Now, combine all the heady intelligence of the picture with some innovative camera work. Indeed Boyle would go on to use the extreme close-up micro cameras used in the space suits here, to good claustrophobic effect in 127 Hours. And yet, the pioneered techniques stand on their own here in all their sweaty, macro, glory. And from a cinematic perspective, consider the number of ways Boyle (and his special effects supervisor, Tom Wood) find to visualize the power and the glory of the sun and contrast it to the vast, dark emptiness of space, the greenery of the Oxygen Garden, or the utilitarian metal shelves and computer monitors that comprise the interior of the ship.
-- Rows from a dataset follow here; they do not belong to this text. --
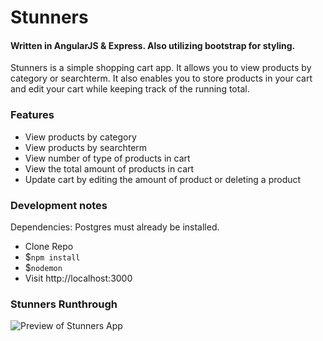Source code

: # Stunners
#### Written in AngularJS & Express. Also utilizing bootstrap for styling.

Stunners is a simple shopping cart app. It allows you to view products by category or searchterm. It also enables you to store products in your cart and edit your cart while keeping track of the running total.

### Features

 * View products by category
 * View products by searchterm
 * View number of type of products in cart
 * View the total amount of products in cart
 * Update cart by editing the amount of product or deleting a product

### Development notes
Dependencies: Postgres must already be installed.

 * Clone Repo
 * $`npm install`
 * $`nodemon`
 * Visit http://localhost:3000


### Stunners Runthrough
![Preview of Stunners App](/public/images/stunnersshoppreview.gif?raw=true)
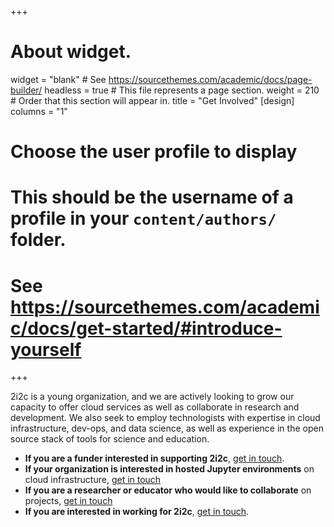 +++
# About widget.
widget = "blank"  # See https://sourcethemes.com/academic/docs/page-builder/
headless = true  # This file represents a page section.
weight = 210  # Order that this section will appear in.
title = "Get Involved"
[design]
  columns = "1"

# Choose the user profile to display
# This should be the username of a profile in your `content/authors/` folder.
# See https://sourcethemes.com/academic/docs/get-started/#introduce-yourself
+++

2i2c is a young organization, and we are actively looking to grow our capacity
to offer cloud services as well as collaborate in research and development.
We also seek to employ technologists with expertise in cloud infrastructure,
dev-ops, and data science, as well as experience in the open source stack of
tools for science and education.

* **If you are a funder interested in supporting 2i2c**, [get in touch](#contact).
* **If your organization is interested in hosted Jupyter environments** on
  cloud infrastructure, [get in touch](#contact)
* **If you are a researcher or educator who would like to collaborate** on projects, [get in touch](#contact)
* **If you are interested in working for 2i2c**, [get in touch](#contact).
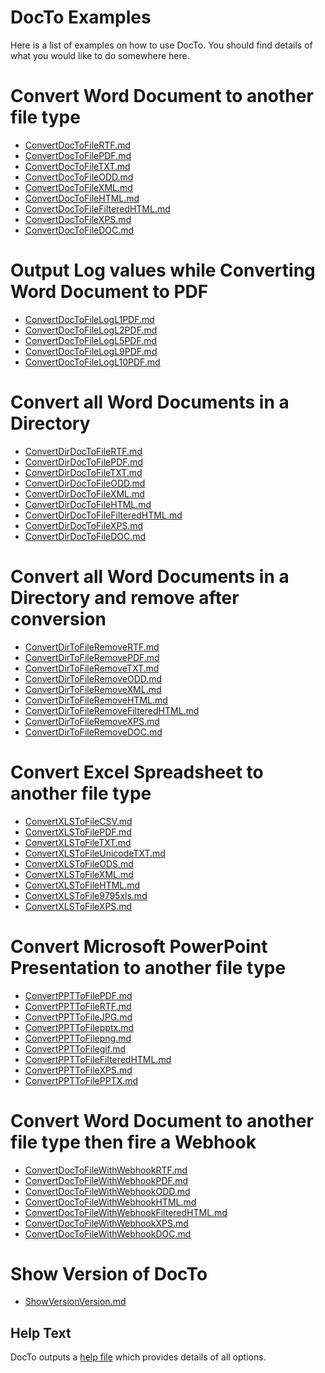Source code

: DocTo Examples
==

Here is a list of examples on how to use DocTo.  You should find details of what you would like to do somewhere here.


Convert Word Document to another file type
==

 - [ConvertDocToFileRTF.md](ConvertDocToFileRTF.md)
 - [ConvertDocToFilePDF.md](ConvertDocToFilePDF.md)
 - [ConvertDocToFileTXT.md](ConvertDocToFileTXT.md)
 - [ConvertDocToFileODD.md](ConvertDocToFileODD.md)
 - [ConvertDocToFileXML.md](ConvertDocToFileXML.md)
 - [ConvertDocToFileHTML.md](ConvertDocToFileHTML.md)
 - [ConvertDocToFileFilteredHTML.md](ConvertDocToFileFilteredHTML.md)
 - [ConvertDocToFileXPS.md](ConvertDocToFileXPS.md)
 - [ConvertDocToFileDOC.md](ConvertDocToFileDOC.md)


Output Log values while Converting Word Document to PDF
==

 - [ConvertDocToFileLogL1PDF.md](ConvertDocToFileLogL1PDF.md)
 - [ConvertDocToFileLogL2PDF.md](ConvertDocToFileLogL2PDF.md)
 - [ConvertDocToFileLogL5PDF.md](ConvertDocToFileLogL5PDF.md)
 - [ConvertDocToFileLogL9PDF.md](ConvertDocToFileLogL9PDF.md)
 - [ConvertDocToFileLogL10PDF.md](ConvertDocToFileLogL10PDF.md)


Convert all Word Documents in a Directory
==

 - [ConvertDirDocToFileRTF.md](ConvertDirDocToFileRTF.md)
 - [ConvertDirDocToFilePDF.md](ConvertDirDocToFilePDF.md)
 - [ConvertDirDocToFileTXT.md](ConvertDirDocToFileTXT.md)
 - [ConvertDirDocToFileODD.md](ConvertDirDocToFileODD.md)
 - [ConvertDirDocToFileXML.md](ConvertDirDocToFileXML.md)
 - [ConvertDirDocToFileHTML.md](ConvertDirDocToFileHTML.md)
 - [ConvertDirDocToFileFilteredHTML.md](ConvertDirDocToFileFilteredHTML.md)
 - [ConvertDirDocToFileXPS.md](ConvertDirDocToFileXPS.md)
 - [ConvertDirDocToFileDOC.md](ConvertDirDocToFileDOC.md)


Convert all Word Documents in a Directory and remove after conversion
==

 - [ConvertDirToFileRemoveRTF.md](ConvertDirToFileRemoveRTF.md)
 - [ConvertDirToFileRemovePDF.md](ConvertDirToFileRemovePDF.md)
 - [ConvertDirToFileRemoveTXT.md](ConvertDirToFileRemoveTXT.md)
 - [ConvertDirToFileRemoveODD.md](ConvertDirToFileRemoveODD.md)
 - [ConvertDirToFileRemoveXML.md](ConvertDirToFileRemoveXML.md)
 - [ConvertDirToFileRemoveHTML.md](ConvertDirToFileRemoveHTML.md)
 - [ConvertDirToFileRemoveFilteredHTML.md](ConvertDirToFileRemoveFilteredHTML.md)
 - [ConvertDirToFileRemoveXPS.md](ConvertDirToFileRemoveXPS.md)
 - [ConvertDirToFileRemoveDOC.md](ConvertDirToFileRemoveDOC.md)


Convert Excel Spreadsheet to another file type
==

 - [ConvertXLSToFileCSV.md](ConvertXLSToFileCSV.md)
 - [ConvertXLSToFilePDF.md](ConvertXLSToFilePDF.md)
 - [ConvertXLSToFileTXT.md](ConvertXLSToFileTXT.md)
 - [ConvertXLSToFileUnicodeTXT.md](ConvertXLSToFileUnicodeTXT.md)
 - [ConvertXLSToFileODS.md](ConvertXLSToFileODS.md)
 - [ConvertXLSToFileXML.md](ConvertXLSToFileXML.md)
 - [ConvertXLSToFileHTML.md](ConvertXLSToFileHTML.md)
 - [ConvertXLSToFile9795xls.md](ConvertXLSToFile9795xls.md)
 - [ConvertXLSToFileXPS.md](ConvertXLSToFileXPS.md)


Convert Microsoft PowerPoint Presentation to another file type
==

 - [ConvertPPTToFilePDF.md](ConvertPPTToFilePDF.md)
 - [ConvertPPTToFileRTF.md](ConvertPPTToFileRTF.md)
 - [ConvertPPTToFileJPG.md](ConvertPPTToFileJPG.md)
 - [ConvertPPTToFilepptx.md](ConvertPPTToFilepptx.md)
 - [ConvertPPTToFilepng.md](ConvertPPTToFilepng.md)
 - [ConvertPPTToFilegif.md](ConvertPPTToFilegif.md)
 - [ConvertPPTToFileFilteredHTML.md](ConvertPPTToFileFilteredHTML.md)
 - [ConvertPPTToFileXPS.md](ConvertPPTToFileXPS.md)
 - [ConvertPPTToFilePPTX.md](ConvertPPTToFilePPTX.md)


Convert Word Document to another file type then fire a Webhook
==

 - [ConvertDocToFileWithWebhookRTF.md](ConvertDocToFileWithWebhookRTF.md)
 - [ConvertDocToFileWithWebhookPDF.md](ConvertDocToFileWithWebhookPDF.md)
 - [ConvertDocToFileWithWebhookODD.md](ConvertDocToFileWithWebhookODD.md)
 - [ConvertDocToFileWithWebhookHTML.md](ConvertDocToFileWithWebhookHTML.md)
 - [ConvertDocToFileWithWebhookFilteredHTML.md](ConvertDocToFileWithWebhookFilteredHTML.md)
 - [ConvertDocToFileWithWebhookXPS.md](ConvertDocToFileWithWebhookXPS.md)
 - [ConvertDocToFileWithWebhookDOC.md](ConvertDocToFileWithWebhookDOC.md)


Show Version of DocTo
==

 - [ShowVersionVersion.md](ShowVersionVersion.md)


Help Text
--

DocTo outputs a [help file](HelpLog.md) which provides details of all options. 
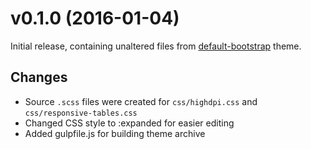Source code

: # v0.1.0 (2016-01-04)

Initial release, containing unaltered files from 
[default-bootstrap](https://github.com/PrestaShop/PrestaShop/tree/824cf32752213c6f1f505852a2044b1a5916f621)
theme.

## Changes

- Source `.scss` files were created for `css/highdpi.css` and `css/responsive-tables.css`
- Changed CSS style to :expanded for easier editing
- Added gulpfile.js for building theme archive
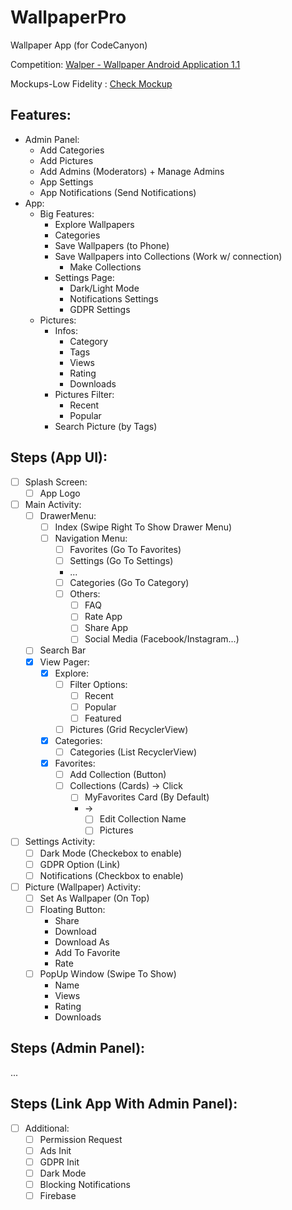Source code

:# WallpaperPro
Wallpaper App (for CodeCanyon)

Competition: [Walper - Wallpaper Android Application 1.1](https://codecanyon.net/item/walper-wallpaper-android-application-10/23448932?s_rank=2)

Mockups-Low Fidelity : [Check Mockup](./20190416_081423.jpg)

<h2>Features:</h2>

- Admin Panel:
  - Add Categories
  - Add Pictures
  - Add Admins (Moderators) + Manage Admins
  - App Settings
  - App Notifications (Send Notifications)
- App:
  - Big Features:
    - Explore Wallpapers
    - Categories
    - Save Wallpapers (to Phone)
    - Save Wallpapers into Collections (Work w/ connection)
      + Make Collections
    - Settings Page:
      + Dark/Light Mode
      + Notifications Settings
      + GDPR Settings
  - Pictures:
    - Infos:
      - Category
      - Tags
      - Views
      - Rating
      - Downloads
    - Pictures Filter:
      - Recent
      - Popular
    - Search Picture (by Tags)
    
<h2>Steps (App UI):</h2>
    
- [ ] Splash Screen:
  + [ ] App Logo
- [ ] Main Activity:
  - [ ] DrawerMenu:
    - [ ] Index (Swipe Right To Show Drawer Menu)
    - [ ] Navigation Menu:
      - [ ] Favorites (Go To Favorites)
      - [ ] Settings (Go To Settings)
      - ...
      - [ ] Categories (Go To Category)
      - [ ] Others:
        - [ ] FAQ
        - [ ] Rate App
        - [ ] Share App
        - [ ] Social Media (Facebook/Instagram...)
  - [ ] Search Bar
  - [x] View Pager:
    - [x] Explore:
      - [ ] Filter Options:
        - [ ] Recent
        - [ ] Popular
        - [ ] Featured
      - [ ] Pictures (Grid RecyclerView)
    - [x] Categories:
      - [ ] Categories (List RecyclerView)
    - [x] Favorites:
      - [ ] Add Collection (Button)
      - [ ] Collections (Cards) -> Click
        + [ ] MyFavorites Card (By Default)
        + ->
          - [ ] Edit Collection Name
          - [ ] Pictures
- [ ] Settings Activity:
  - [ ] Dark Mode (Checkebox to enable)
  - [ ] GDPR Option (Link)
  - [ ] Notifications (Checkbox to enable)
- [ ] Picture (Wallpaper) Activity:
  - [ ] Set As Wallpaper (On Top)
  - [ ] Floating Button:
    - Share
    - Download
    - Download As
    - Add To Favorite
    - Rate
  - [ ] PopUp Window (Swipe To Show)
    - Name
    - Views
    - Rating
    - Downloads

<h2>Steps (Admin Panel):</h2>

...

<h2>Steps (Link App With Admin Panel):</h2>

- [ ] Additional:
  - [ ] Permission Request
  - [ ] Ads Init
  - [ ] GDPR Init
  - [ ] Dark Mode
  - [ ] Blocking Notifications
  - [ ] Firebase
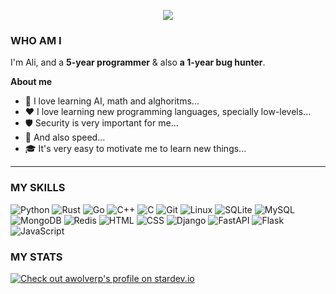<p align=center>
  <img src="https://readme-typing-svg.demolab.com?font=Fira+Code&duration=5000&pause=1000&color=F7DE5D&center=true&vCenter=true&repeat=false&width=435&lines=Welcome"/>
</p>

### WHO AM I
I'm Ali, and a **5-year programmer** & also **a 1-year bug hunter**.

**About me**
- 📐 I love learning AI, math and alghoritms...
- ❤️ I love learning new programming languages, specially low-levels...
- 🛡️ Security is very important for me...
- 🚀 And also speed...
- 🎓 It's very easy to motivate me to learn new things...

-------

### MY SKILLS

![Python](https://img.shields.io/badge/PYTHON-3776AB?style=for-the-badge&logo=python&logoColor=white)
![Rust](https://img.shields.io/badge/RUST-000000?style=for-the-badge&logo=rust&logoColor=white)
![Go](https://img.shields.io/badge/GO-00ADD8?style=for-the-badge&logo=go&logoColor=white)
![C++](https://img.shields.io/badge/C%2B%2B-00599C?style=for-the-badge&logo=c%2B%2B&logoColor=white)
![C](https://img.shields.io/badge/C-00599C?style=for-the-badge&logo=c&logoColor=white)
![Git](https://img.shields.io/badge/GIT-E44C30?style=for-the-badge&logo=git&logoColor=white)
![Linux](https://img.shields.io/badge/LINUX-FCC624?style=for-the-badge&logo=linux&logoColor=black)
![SQLite](https://img.shields.io/badge/SQLITE-07405E?style=for-the-badge&logo=sqlite&logoColor=white)
![MySQL](https://img.shields.io/badge/MYSQL-005C84?style=for-the-badge&logo=mysql&logoColor=white)
![MongoDB](https://img.shields.io/badge/MONGODB-4EA94B?style=for-the-badge&logo=mongodb&logoColor=white)
![Redis](https://img.shields.io/badge/REDIS-%23DD0031.svg?&style=for-the-badge&logo=redis&logoColor=white)
![HTML](https://img.shields.io/badge/HTML5-E34F26?style=for-the-badge&logo=html5&logoColor=white)
![CSS](https://img.shields.io/badge/CSS3-1572B6?style=for-the-badge&logo=css3&logoColor=white)
![Django](https://img.shields.io/badge/DJANGO-092E20?style=for-the-badge&logo=django&logoColor=white)
![FastAPI](https://img.shields.io/badge/FASTAPI-4EA94B?style=for-the-badge&logo=fastapi&logoColor=white)
![Flask](https://img.shields.io/badge/FLASK-000000?style=for-the-badge&logo=flask&logoColor=white)
![JavaScript](https://img.shields.io/badge/JavaScript-323330?style=for-the-badge&logo=javascript&logoColor=F7DF1E)

### MY STATS

<p>
  <a href="https://stardev.io/developers/awolverp"><img alt="Check out awolverp's profile on stardev.io" src="https://stardev.io/developers/awolverp/badge/languages/country.svg"/></a>
</p>
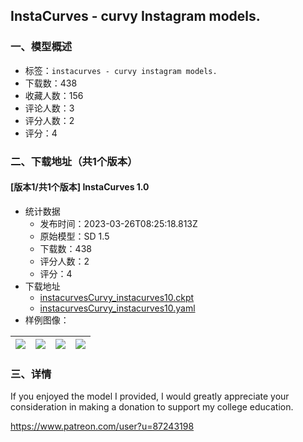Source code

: ## InstaCurves - curvy Instagram models.
### 一、模型概述

- 标签：`instacurves - curvy instagram models.`
- 下载数：438
- 收藏人数：156
- 评论人数：3
- 评分人数：2
- 评分：4

### 二、下载地址（共1个版本）

#### [版本1/共1个版本] InstaCurves 1.0

- 统计数据
  - 发布时间：2023-03-26T08:25:18.813Z
  - 原始模型：SD 1.5
  - 下载数：438
  - 评分人数：2
  - 评分：4
- 下载地址
  - [instacurvesCurvy_instacurves10.ckpt](https://civitai.com/api/download/models/29393)
  - [instacurvesCurvy_instacurves10.yaml](https://civitai.com/api/download/models/29393?type=Config&format=Other)
- 样例图像：

| <img src="https://image.civitai.com/xG1nkqKTMzGDvpLrqFT7WA/9dca4403-1c80-41ba-b095-f5e581a87b00/width=450/332290.jpeg" /> | <img src="https://image.civitai.com/xG1nkqKTMzGDvpLrqFT7WA/c80d15fe-6d93-4bf6-8c4b-9f163299e100/width=450/332292.jpeg" /> | <img src="https://image.civitai.com/xG1nkqKTMzGDvpLrqFT7WA/7f06f43e-86c9-426b-7b5b-7972c11c1300/width=450/332291.jpeg" /> | <img src="https://image.civitai.com/xG1nkqKTMzGDvpLrqFT7WA/a4db5f76-24fe-4489-fc63-c5a29826ac00/width=450/332361.jpeg" /> |
| ---- | ---- | ---- | ---- |


### 三、详情
<p>If you enjoyed the model I provided, I would greatly appreciate your consideration in making a donation to support my college education.</p><p><a target="_blank" rel="ugc" href="https://www.patreon.com/user?u=87243198">https://www.patreon.com/user?u=87243198</a></p>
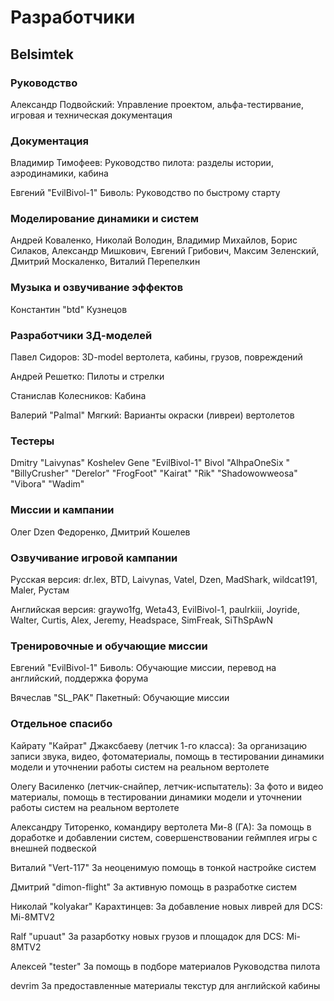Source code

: # Разработчики

## Belsimtek

### Руководство

Александр Подвойский:
Управление проектом, альфа-тестирвание,
игровая и техническая документация

### Документация

Владимир Тимофеев:
Руководство пилота: разделы истории,
аэродинамики, кабина

Евгений "EvilBivol-1" Биволь: Руководство по быстрому старту

### Моделирование динамики и систем

Андрей Коваленко, Николай Володин, Владимир Михайлов, Борис Силаков,
Александр Мишкович, Евгений Грибович, Максим Зеленский, Дмитрий
Москаленко, Виталий Перепелкин

### Музыка и озвучивание эффектов

Константин "btd" Кузнецов

### Разработчики 3Д-моделей

Павел Сидоров: 3D-model вертолета,
кабины, грузов,
повреждений

Андрей Решетко: Пилоты и стрелки

Станислав Колесников: Кабина

Валерий "Palmal" Мягкий: Варианты окраски (ливреи)
вертолетов

### Тестеры

Dmitry "Laivynas" Koshelev
Gene "EvilBivol-1" Bivol
"AlhpaOneSix "
"BillyCrusher"
"Derelor"
"FrogFoot"
"Kairat"
"Rik"
"Shadowowweosa"
"Vibora"
"Wadim"

### Миссии и кампании

Олег Dzen Федоренко, Дмитрий Кошелев

### Озвучивание игровой кампании

Русская версия:
dr.lex, BTD, Laivynas, Vatel, Dzen, MadShark, wildcat191, Maler, Рустам

Английская версия:
graywo1fg, Weta43, EvilBivol-1, paulrkiii, Joyride, Walter, Curtis, Alex, Jeremy,
Headspace, SimFreak, SiThSpAwN

### Тренировочные и обучающие миссии

Евгений "EvilBivol-1" Биволь: Обучающие миссии, перевод на
английский, поддержка форума

Вячеслав "SL_PAK" Пакетный: Обучающие миссии

### Отдельное спасибо

Кайрату "Кайрат" Джаксбаеву (летчик 1-го класса): За организацию записи звука, видео, фотоматериалы, помощь в тестировании динамики модели и уточнении работы систем на реальном вертолете

Олегу Василенко (летчик-снайпер, летчик-испытатель): За фото и видео материалы, помощь в тестировании динамики модели и уточнении работы систем на реальном вертолете

Александру Титоренко, командиру вертолета Ми-8 (ГА): За помощь в доработке и добавлении систем, совершенствовании геймплея игры с внешней подвеской

Виталий "Vert-117" За неоценимую помощь в тонкой настройке систем

Дмитрий "dimon-flight" За активную помощь в разработке систем

Николай "kolyakar" Карахтинцев: За добавление новых ливрей для DCS: Mi-8MTV2

Ralf "upuaut" За разарботку новых грузов и площадок для DCS: Mi-8MTV2

Алексей "tester" За помощь в подборе материалов Руководства
пилота

devrim За предоставленные материалы текстур для
английской кабины
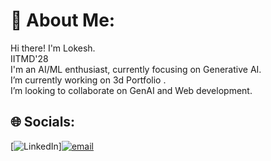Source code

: 
# 💫 About Me:
Hi there! I'm Lokesh.<br>IITMD'28<br>I'm an AI/ML enthusiast, currently focusing on Generative AI.
<br>I’m currently working on 3d Portfolio .
<br>I’m looking to collaborate on GenAI and Web development.<br>


## 🌐 Socials:
[![LinkedIn](https://www.linkedin.com/in/lokesh-yadav-500801323/)][![email](https://img.shields.io/badge/Email-D14836?logo=gmail&logoColor=white)](mailto:quan655737@gmail.com) 
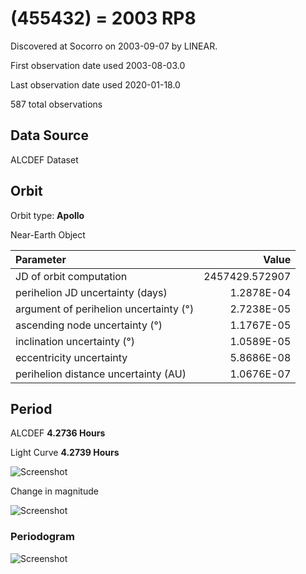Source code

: # (455432) = 2003 RP8

Discovered at Socorro on 2003-09-07 by LINEAR.

First observation date used	2003-08-03.0

Last observation date used	2020-01-18.0

587 total observations

## Data Source

ALCDEF Dataset

## Orbit

Orbit type: **Apollo**

Near-Earth Object

Parameter | Value
| :--- | ---:
JD of orbit computation		|	2457429.572907
perihelion JD uncertainty (days) |	1.2878E-04
argument of perihelion uncertainty (°) |	2.7238E-05
ascending node uncertainty (°)	|	1.1767E-05
inclination uncertainty (°)	|	1.0589E-05
eccentricity uncertainty	|	5.8686E-08
perihelion distance uncertainty (AU)  |	1.0676E-07

## Period
ALCDEF 		**4.2736  Hours**

Light Curve	**4.2739 Hours**

![Screenshot](https://github.com/renefiedel/MASTER-THESIS/blob/ec5c7cce018040ba7099341098e2252f723ba3f9/Project/Asteroids%20NEAs/New%20NEA's/2003RP8/2003%20RP8.png)

Change in magnitude

![Screenshot](https://github.com/renefiedel/MASTER-THESIS/blob/d707ec2de7f673fb9f66248c9358f46ea5732797/Project/Asteroids%20NEAs/New%20NEA's/2003RP8/New_light_curve_2003RP8.png)

### Periodogram

![Screenshot](https://github.com/renefiedel/MASTER-THESIS/blob/5f69380cc7cc047c14598c4f5a218eed997ec0ca/Project/Asteroids%20NEAs/New%20NEA's/2003RP8/Periodogram.png)

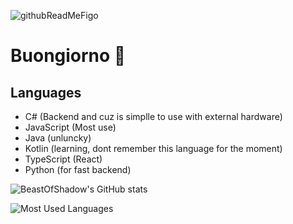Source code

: ![githubReadMeFigo](https://github.com/user-attachments/assets/803fda4f-d941-4f07-aa1a-d6a7e5943cf3)
# Buongiorno 🤌


<!--- 🌱 I’m currently learning AI to make a happy future.-->
<!-- - 📫 How to reach me: <a href="mailto:simone.negro.2002@gmail.com" target="_blank">simone.negro.2002@gmail.com</a>-->

## Languages

- C# (Backend and cuz is simplle to use with external hardware)
- JavaScript (Most use)
- Java (unluncky)
- Kotlin (learning, dont remember this language for the moment)
- TypeScript (React)
- Python (for fast backend)

![BeastOfShadow's GitHub stats](https://github-readme-stats.vercel.app/api?username=da4do0&show_icons=true&theme=radical)

![Most Used Languages](https://github-readme-stats.vercel.app/api/top-langs/?username=da4do0&layout=compact&theme=radical)
<!--
**SimoneNegro/SimoneNegro** is a ✨ _special_ ✨ repository because its `README.md` (this file) appears on your GitHub profile.

Here are some ideas to get you started:

- 🔭 I’m currently working on ...
- 🌱 I’m currently learning ...
- 👯 I’m looking to collaborate on ...
- 🤔 I’m looking for help with ...
- 💬 Ask me about ...
- 📫 How to reach me: ...
- 😄 Pronouns: ...
- ⚡ Fun fact: ...
-->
The film effectively reserves all the warm oranges and yellows for the power of the sun. And is scorching power, best experienced on as big a screen as possible.
A favourite moment in the film, for me, is when Mace is chastised by for his fisticuffs with Capa and told to spend time in the 'Earth Room,' Icarus's equivalent of the Holodeck. Here he is calmed by the joy and energy of people stepping a little too close to waves crashing on a bridge. They have only a fragile umbrella for protection. It is a happier fear-free, microcosm of Sunshine: man against the raw power of nature with an unspoken realization that humanity is also one with nature.
Or, in more blithely flippant terms, Monty Python taught us by singing: "The sun, and you and me, and all the stars that we can see, are moving at a million miles a day, In the outer spiral arm, at 40,000 miles an hour, of a galaxy we call the Milky Way." Staggering stuff, and so is Sunshine. I reckon that the film holds its own with the great entries in science fiction cinema. Yes the ones people accuse it of pilfering from, at the same time missing what the film is actually on about. There is nothing wrong with standing on the shoulders of giants.
And here we are in 2017, still mostly ignoring Sunshine. In part due to the wide international success of Danny Boyle's other pictures, in part due to the faith (pun intended) Alex Garland put into his adult-oriented screenplay. My hope that the culture at large will, some day, perhaps, embrace it. Garland would, of course, go on to tackle the subject of artificial Intelligence and the Turning test and man's (and by man, I do mean the male of the species in this case) hubris to create and enslave, in the equally whip-smart and well designed Ex Machina. All's well that ends well.
Postscript: It should be noted that there is a kind of overlooked early aughts trilogy of hard-science fiction cinema which includes Sunshine, as well as Steven Soderbergh's remake, Solaris, and Michael Winterbottom's quiet riff on Phillip K. Dick and empathy, Code 46. The latter two are for another day.